Based upon Mr. Hickman's monthly retirement income, his obligations under the
divorce decree exceeded his monthly retirement income.
In reducing the child support,
the trial court followed the child support guidelines. Recalculation of the
child support resulting from Mr. Hickman's retirement income necessitated a
reduction in the monthly child support payment. The child support payment was
reduced to $277.33. On the issue of alimony, the trial court correctly determined
that the alimony was based upon the health of the parties' child. That is, alimony
payments were contingent upon the child's requirements for special care that
would not permit Ms. Hickman to obtain employment. During the modification hearing,
there was evidence from the child's physician that the child was developing
normally and no longer needed special care from Ms. Hickman. Thus, Ms. Hickman was not
precluded from working outside the home. As to the health insurance premiums,
evidence was introduced showing that Ms. Hickman had skills to obtain gainful
employment. In fact, the record demonstrated that Ms. Hickman was working part-time
out of her home transcribing medical records.See
footnote 6 6 In view of this evidence, we see no basis for disturbing
the trial court's decision to modify the divorce decree.
B. Applying Modification
Retroactively. Ms.
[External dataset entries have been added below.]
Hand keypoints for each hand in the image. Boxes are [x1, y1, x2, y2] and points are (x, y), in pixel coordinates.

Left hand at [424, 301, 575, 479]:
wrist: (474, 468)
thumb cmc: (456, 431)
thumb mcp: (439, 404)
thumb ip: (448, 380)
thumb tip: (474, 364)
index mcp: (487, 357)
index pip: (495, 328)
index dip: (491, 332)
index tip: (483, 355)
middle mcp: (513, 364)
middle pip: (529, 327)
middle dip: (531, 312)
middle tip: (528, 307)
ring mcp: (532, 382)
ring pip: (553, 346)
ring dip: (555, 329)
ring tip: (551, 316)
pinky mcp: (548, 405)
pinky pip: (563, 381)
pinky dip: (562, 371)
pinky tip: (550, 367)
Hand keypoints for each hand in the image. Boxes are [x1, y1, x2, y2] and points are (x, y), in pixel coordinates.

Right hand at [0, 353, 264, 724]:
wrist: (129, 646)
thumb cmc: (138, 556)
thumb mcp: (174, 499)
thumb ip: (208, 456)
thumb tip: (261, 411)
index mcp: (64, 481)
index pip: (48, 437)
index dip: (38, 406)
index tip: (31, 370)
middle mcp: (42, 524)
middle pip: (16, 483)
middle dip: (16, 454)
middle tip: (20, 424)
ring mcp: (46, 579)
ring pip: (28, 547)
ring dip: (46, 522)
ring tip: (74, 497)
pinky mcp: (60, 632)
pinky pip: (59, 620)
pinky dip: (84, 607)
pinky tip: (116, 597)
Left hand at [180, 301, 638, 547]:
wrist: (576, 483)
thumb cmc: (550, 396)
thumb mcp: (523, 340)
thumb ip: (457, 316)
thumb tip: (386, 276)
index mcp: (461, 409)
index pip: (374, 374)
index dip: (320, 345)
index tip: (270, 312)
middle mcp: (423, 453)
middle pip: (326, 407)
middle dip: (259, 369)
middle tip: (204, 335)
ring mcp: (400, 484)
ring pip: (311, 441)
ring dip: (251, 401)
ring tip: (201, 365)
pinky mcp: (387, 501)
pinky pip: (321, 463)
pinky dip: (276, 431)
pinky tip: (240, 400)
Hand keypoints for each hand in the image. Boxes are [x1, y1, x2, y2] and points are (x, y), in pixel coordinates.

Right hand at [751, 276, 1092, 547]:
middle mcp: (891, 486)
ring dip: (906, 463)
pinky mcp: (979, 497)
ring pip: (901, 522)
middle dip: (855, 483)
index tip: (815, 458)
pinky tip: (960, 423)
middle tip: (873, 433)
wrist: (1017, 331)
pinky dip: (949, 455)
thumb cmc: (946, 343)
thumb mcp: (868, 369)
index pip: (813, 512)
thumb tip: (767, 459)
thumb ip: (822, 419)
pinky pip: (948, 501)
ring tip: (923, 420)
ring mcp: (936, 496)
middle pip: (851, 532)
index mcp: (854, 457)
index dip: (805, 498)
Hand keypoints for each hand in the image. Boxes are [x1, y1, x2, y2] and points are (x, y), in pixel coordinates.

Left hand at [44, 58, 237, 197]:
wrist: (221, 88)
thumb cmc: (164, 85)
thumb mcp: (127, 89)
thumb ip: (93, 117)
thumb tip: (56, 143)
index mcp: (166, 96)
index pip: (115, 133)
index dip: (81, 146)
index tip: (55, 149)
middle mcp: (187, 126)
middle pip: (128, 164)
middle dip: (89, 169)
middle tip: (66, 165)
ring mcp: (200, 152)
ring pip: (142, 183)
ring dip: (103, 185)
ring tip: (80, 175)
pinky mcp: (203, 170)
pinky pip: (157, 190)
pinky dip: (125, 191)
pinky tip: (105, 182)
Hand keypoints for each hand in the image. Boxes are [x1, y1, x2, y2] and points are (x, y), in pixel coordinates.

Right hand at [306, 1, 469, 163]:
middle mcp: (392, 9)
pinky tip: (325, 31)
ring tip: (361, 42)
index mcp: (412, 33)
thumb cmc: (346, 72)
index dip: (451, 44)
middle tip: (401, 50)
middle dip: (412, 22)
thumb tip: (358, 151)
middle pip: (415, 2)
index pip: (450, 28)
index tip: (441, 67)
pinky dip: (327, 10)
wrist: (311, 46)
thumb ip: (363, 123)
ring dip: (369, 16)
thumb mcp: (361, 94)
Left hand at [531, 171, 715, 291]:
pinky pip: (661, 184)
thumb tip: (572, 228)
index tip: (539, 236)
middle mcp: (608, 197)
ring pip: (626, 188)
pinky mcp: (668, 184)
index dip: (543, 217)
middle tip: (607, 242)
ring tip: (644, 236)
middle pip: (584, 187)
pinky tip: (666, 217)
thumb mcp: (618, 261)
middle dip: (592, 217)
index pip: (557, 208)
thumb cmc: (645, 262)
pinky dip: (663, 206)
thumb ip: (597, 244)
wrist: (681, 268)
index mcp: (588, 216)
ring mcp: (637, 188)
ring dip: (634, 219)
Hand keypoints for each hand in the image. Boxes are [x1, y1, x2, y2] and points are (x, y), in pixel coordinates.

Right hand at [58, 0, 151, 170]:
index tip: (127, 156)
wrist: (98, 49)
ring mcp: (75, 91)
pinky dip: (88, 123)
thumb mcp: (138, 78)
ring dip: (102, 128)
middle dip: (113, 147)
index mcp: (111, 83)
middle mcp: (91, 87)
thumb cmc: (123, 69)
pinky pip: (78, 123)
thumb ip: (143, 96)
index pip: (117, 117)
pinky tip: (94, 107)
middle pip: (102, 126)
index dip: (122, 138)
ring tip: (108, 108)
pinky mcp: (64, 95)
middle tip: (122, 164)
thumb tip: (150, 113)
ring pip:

Hickman contends that, should this Court uphold the
modification, this Court should reverse the decision to apply such modification
retroactively. By making the modification retroactive, the circuit court required
Ms. Hickman pay to Mr. Hickman the sum of approximately $18,131.40.
Ms. Hickman asserts that under Rule 29 of the West Virginia Rules of Practice and Procedure for Family Law, the circuit court had discretionary authority to make the modification retroactive. Rule 29 states, in part, that [u]nder appropriate circumstances, modification of an award of alimony or child support may be made retroactive to the date of service of the motion for modification upon opposing party.See footnote 7 7
(Emphasis added). Ms. Hickman contends that the imposition of a judgment of
$18,131.40 is a financial hardship to her. Unfortunately, the trial court's
order is silent as to any findings regarding Ms. Hickman's ability to pay such
a judgment.
Because this Court has an
inadequate record on the issue, we reverse and remand the matter to the circuit
court. On remand, an adequate record must be developed to establish Ms. Hickman's
ability to pay such a judgment and what, if any, financial hardship will result
to Ms. Hickman from said judgment.
1The amount of child support was $493.32 per month.